Si le sarcophage a été remis à l’Égypte en 2019, l’affaire ne s’arrête pas là. Le même expert français a vendu de nombreuses œuvres à travers le monde, dont au Musée du Louvre à Abu Dhabi. L’enquête prend alors une tournure antiterroriste, car il est connu pour Daesh de vendre des œuvres d’art de ses territoires occupés afin de se financer. En 2020, le fameux expert français et son mari sont mis en examen et, en 2022, c’est un autre galeriste germano-libanais, Roben Dib qui est mis en examen puis incarcéré en France dans le cadre de l’affaire.  

Il se serait associé à une illustre famille de marchands d’art, les Simonian, discrets et richissimes qui serait extrêmement efficaces pour déplacer et blanchir des œuvres d’art pillées, volées et vendues aux plus grands musées du monde. En vérité, ce n’est pas l’authenticité de ces œuvres qui est remise en cause, elles sont toutes vraies, mais c’est leur sortie du territoire qui en fait des œuvres spoliées. Cette boucle se referme sur Jean-Luc Martinez, l’ancien président du Louvre, car c’est lui qui a permis l’acquisition par le Louvre d’Abu Dhabi d’une stèle de granit rose représentant Toutankhamon faisant des offrandes aux dieux, acquise pour 8,5 millions d’euros. Il semblerait bien que la fameuse malédiction qui s’abat sur ceux qui osent déranger Toutankhamon se soit abattue sur les escrocs.   
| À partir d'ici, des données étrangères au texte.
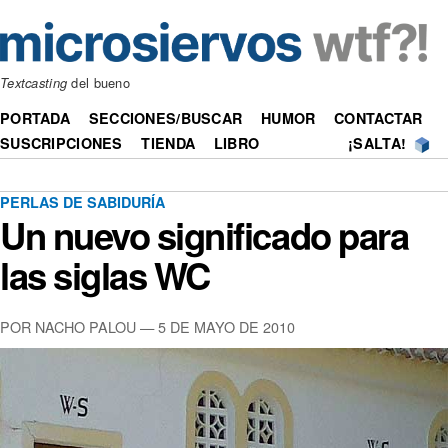
Textcasting
del bueno
PORTADA
SECCIONES/BUSCAR
HUMOR
CONTACTAR
SUSCRIPCIONES
TIENDA
LIBRO
¡SALTA!
PERLAS DE SABIDURÍA
Un nuevo significado para
las siglas WC
POR NACHO PALOU —
5 DE MAYO DE 2010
Ce qui est réellement reproché à Jean-Luc Martinez et ses acolytes, c’est d’avoir fermé les yeux lors de leurs acquisitions sur les tampons et les certificats qu’ils savaient faux. Les accusés se défendent en faisant allusion du monde très fermé des œuvres d’art. La compétition fait rage entre les différents musées en raison de la rareté des pièces présentes sur le marché dont les prix deviennent de plus en plus exorbitants. L’ancien directeur du Louvre parle de l’urgence et de la pression de doter son musée des pièces les plus prestigieuses au monde, et ce dans un temps qui ne permet pas la vérification de tous les papiers.   

La mise à nu d’un système 

Plus qu’une affaire d’œuvres égyptiennes, cette histoire met en lumière un monde sans pitié prêt à tout pour vendre de l’art, mais aussi un manque de vigilance de la part des conservateurs dans la recherche de la provenance des objets achetés. Il met aussi en lumière un mélange trop flou entre les experts et les marchands qui biaise les expertises.  

Ce qu’il faut savoir, c’est que lorsqu’une œuvre est pillée, elle se retrouve sans histoire. On ne peut alors plus retracer d’où elle vient ni quelle a été son histoire. Dans cette affaire, c’est l’illustre Roben Dib qui a eu comme rôle de créer, soit d’inventer de toute pièce, des histoires à ces œuvres pour qu’elles puissent retrouver une authenticité pour la vente.  

Une affaire encore plus brulante  

La médiatisation de cette affaire fait jouer la réputation de l’Office central de lutte contre le trafic des biens culturels (OCBC). Composée d’une trentaine de policiers formés à l’histoire de l’art, cette brigade fait ses preuves depuis 1975 pour retrouver et restituer des œuvres d’art ainsi que de lutter contre l’explosion continuelle du trafic d’œuvres d’art. De plus, cette enquête met le Musée du Louvre d’Abu Dhabi dans une mauvaise posture. C’est en 2007 que la France a prêté aux Émirats la marque du Louvre et son savoir-faire pour ouvrir le musée. Le contrat entre les deux pays est à prolonger de manière récurrente — il l’est pour l’instant jusqu’en 2047 — et pourrait se terminer après une affaire faisant autant de dégâts dans le milieu des musées.